Is the empty set considered a variety in affine and projective space? By variety, i mean a closed irreducible set in the Zariski topology.
On one hand it seems that the empty set satisfies the definition of e.g. an affine variety: it is an algebraic set and it is irreducible (to show that it is irreducible, we may argue that it can not be written as the union of two proper closed subsets simply because it does not have any proper subsets).
On the other hand, if the empty set is an affine variety, then the points of $\mathbb{A}^n$ are not minimal algebraic sets, since they contain the empty set.
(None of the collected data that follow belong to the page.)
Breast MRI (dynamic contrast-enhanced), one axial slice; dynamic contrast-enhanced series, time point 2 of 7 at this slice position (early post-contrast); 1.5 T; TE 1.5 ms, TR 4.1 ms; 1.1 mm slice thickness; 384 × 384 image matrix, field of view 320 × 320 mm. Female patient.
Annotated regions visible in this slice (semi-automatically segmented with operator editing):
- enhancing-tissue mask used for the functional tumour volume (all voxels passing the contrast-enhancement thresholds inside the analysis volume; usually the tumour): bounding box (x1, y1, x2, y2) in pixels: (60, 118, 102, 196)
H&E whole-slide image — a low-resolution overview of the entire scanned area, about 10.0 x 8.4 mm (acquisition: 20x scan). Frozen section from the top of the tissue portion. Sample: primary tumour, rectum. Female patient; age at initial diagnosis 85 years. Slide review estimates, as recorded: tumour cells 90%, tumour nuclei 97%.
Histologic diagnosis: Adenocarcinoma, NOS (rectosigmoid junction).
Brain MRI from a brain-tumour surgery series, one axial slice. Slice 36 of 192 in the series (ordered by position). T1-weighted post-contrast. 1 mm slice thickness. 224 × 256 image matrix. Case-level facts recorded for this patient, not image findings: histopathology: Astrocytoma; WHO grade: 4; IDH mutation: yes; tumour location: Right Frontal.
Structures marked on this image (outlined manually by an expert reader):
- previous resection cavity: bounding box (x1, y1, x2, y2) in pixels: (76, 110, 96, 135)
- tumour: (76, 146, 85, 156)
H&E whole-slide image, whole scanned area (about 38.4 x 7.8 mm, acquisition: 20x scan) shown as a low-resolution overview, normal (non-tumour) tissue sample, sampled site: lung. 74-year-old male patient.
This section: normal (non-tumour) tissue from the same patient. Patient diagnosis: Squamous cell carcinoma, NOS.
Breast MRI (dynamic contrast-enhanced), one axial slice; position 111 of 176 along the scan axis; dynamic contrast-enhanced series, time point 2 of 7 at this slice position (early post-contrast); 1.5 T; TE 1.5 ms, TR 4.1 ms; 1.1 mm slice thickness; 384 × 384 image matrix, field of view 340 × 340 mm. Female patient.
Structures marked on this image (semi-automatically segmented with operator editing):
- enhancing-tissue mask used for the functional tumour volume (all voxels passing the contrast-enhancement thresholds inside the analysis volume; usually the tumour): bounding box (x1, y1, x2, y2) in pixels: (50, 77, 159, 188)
Finally if we view the empty set as a projective variety in projective space, then we have an ambiguity since the empty set is both the zero set of the entire ring and the zero set of the maximal homogeneous ideal.
Any comments/flaws on my arguments above?
The empty set is a variety (it's the spectrum of the zero ring), but it's not an irreducible variety.
The usual definition of an irreducible variety does not do the right thing here, and one must use a slightly different one. An irreducible variety is a variety with exactly one irreducible component, and the empty variety has zero irreducible components.
This is the same kind of thing that causes $1$ to not be prime; the analogous definition of prime that does not work at $1$ is "a prime number is a positive integer which cannot be written as the product of two smaller positive integers." $1$ satisfies this definition but it still shouldn't be prime because that would make unique factorization false. See too simple to be simple for more details.